A Russian surveillance ship raised alarm with the U.S. military as it traveled down the South Carolina coast over the weekend.
Coast Guard Lt. j.g. Phillip VanderWeit confirmed that the Viktor Leonov had been off the Southeast shore on Saturday and Sunday.
VanderWeit said the ship was "more than 100 miles" off the Charleston coast and that it had made close contact with commercial vessels over the weekend, raising red flags. The U.S. Navy's USS Mahan, an Arleigh Burke-class destroyer, was operating close to the Russian ship, too, CNN reported.
A Marine Safety Information bulletin details the "unsafe manner" in which the Vishnya-class spy ship was operating.
"This unsafe operation includes not energizing running lights while in reduced visibility conditions, not responding to hails by commercial vessels attempting to coordinate safe passage and other erratic movements," the memo stated.
It was moving north to south.
The Viktor Leonov has regularly traveled in international waters along the East Coast since 2015.
Carl Jensen, the head of the department of intelligence and security studies at The Citadel, said the move by the Russians was not uncommon. As a 1978 graduate of the Naval Academy who served aboard submarines from 1978 until 1983, encounters with enemy ships were common.

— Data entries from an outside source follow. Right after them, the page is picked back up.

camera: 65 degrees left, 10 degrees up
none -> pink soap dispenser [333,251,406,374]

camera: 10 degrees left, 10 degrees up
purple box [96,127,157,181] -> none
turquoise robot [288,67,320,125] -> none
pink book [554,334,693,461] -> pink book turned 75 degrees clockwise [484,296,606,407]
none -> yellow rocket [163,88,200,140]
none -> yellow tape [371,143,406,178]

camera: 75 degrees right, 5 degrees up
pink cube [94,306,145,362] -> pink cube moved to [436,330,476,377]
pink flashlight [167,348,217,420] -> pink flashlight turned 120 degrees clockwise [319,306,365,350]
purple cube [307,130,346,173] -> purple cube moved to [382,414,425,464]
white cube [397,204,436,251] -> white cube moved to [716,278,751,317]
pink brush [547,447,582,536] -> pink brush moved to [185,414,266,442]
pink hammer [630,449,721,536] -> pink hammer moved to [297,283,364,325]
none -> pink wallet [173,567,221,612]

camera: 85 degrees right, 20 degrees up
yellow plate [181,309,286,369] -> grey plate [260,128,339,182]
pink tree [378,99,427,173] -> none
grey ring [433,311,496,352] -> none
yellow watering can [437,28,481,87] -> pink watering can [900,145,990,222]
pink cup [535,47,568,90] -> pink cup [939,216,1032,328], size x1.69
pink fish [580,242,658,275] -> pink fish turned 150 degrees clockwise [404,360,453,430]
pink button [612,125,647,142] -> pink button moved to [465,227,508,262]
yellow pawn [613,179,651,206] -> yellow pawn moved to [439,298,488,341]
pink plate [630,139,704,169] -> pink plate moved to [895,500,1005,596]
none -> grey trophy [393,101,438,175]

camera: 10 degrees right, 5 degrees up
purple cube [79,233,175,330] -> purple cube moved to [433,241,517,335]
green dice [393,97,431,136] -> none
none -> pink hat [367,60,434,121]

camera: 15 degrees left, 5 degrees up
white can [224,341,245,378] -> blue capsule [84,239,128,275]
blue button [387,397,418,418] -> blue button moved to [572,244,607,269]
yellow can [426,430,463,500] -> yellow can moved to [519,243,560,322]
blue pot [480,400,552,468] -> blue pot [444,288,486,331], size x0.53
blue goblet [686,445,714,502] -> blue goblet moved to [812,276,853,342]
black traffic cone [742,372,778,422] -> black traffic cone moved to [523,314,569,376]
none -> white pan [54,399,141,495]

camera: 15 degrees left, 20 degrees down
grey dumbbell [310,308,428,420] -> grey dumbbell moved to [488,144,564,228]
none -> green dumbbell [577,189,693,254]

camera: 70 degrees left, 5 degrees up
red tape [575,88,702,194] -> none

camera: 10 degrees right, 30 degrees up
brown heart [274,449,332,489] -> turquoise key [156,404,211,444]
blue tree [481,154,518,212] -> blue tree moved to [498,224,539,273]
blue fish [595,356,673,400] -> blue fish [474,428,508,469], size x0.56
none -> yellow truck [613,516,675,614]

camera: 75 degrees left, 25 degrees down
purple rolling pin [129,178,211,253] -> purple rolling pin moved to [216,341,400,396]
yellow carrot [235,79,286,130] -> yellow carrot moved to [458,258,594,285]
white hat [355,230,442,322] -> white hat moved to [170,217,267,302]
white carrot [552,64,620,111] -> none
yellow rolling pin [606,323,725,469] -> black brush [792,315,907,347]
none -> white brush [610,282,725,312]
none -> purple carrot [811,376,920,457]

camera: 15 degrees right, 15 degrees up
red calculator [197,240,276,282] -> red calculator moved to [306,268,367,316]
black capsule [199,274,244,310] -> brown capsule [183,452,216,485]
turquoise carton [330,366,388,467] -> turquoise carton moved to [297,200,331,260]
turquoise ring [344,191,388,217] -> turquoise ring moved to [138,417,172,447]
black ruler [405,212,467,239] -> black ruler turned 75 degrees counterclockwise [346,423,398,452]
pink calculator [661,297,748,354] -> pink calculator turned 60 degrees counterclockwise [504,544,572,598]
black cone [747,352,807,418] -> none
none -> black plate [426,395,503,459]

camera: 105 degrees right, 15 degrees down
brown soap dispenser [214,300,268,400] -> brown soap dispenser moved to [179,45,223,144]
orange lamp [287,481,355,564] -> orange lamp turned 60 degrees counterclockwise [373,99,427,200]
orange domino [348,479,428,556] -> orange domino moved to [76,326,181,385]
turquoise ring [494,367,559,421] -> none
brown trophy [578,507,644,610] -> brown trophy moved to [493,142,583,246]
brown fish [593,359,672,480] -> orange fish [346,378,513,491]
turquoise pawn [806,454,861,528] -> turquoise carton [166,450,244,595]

"This is something that has been going on since the Cold War," Jensen said. "They would constantly try to harass us."
Jensen said there is "sophisticated technology" aboard the vessel that is often used for tracking American ships.
Russia has increased patrols in the eastern seas since seizing Crimea from Ukraine in 2014, and American warships are often shadowed by their ships while they operate in the Black Sea.
Last week, President Donald Trump held a meeting with the Russian foreign minister, Sergei Lavrov, amid tense relations between the two countries. Since the 2016 election, allegations of foreign interference in American elections has contributed to the diplomatic strain.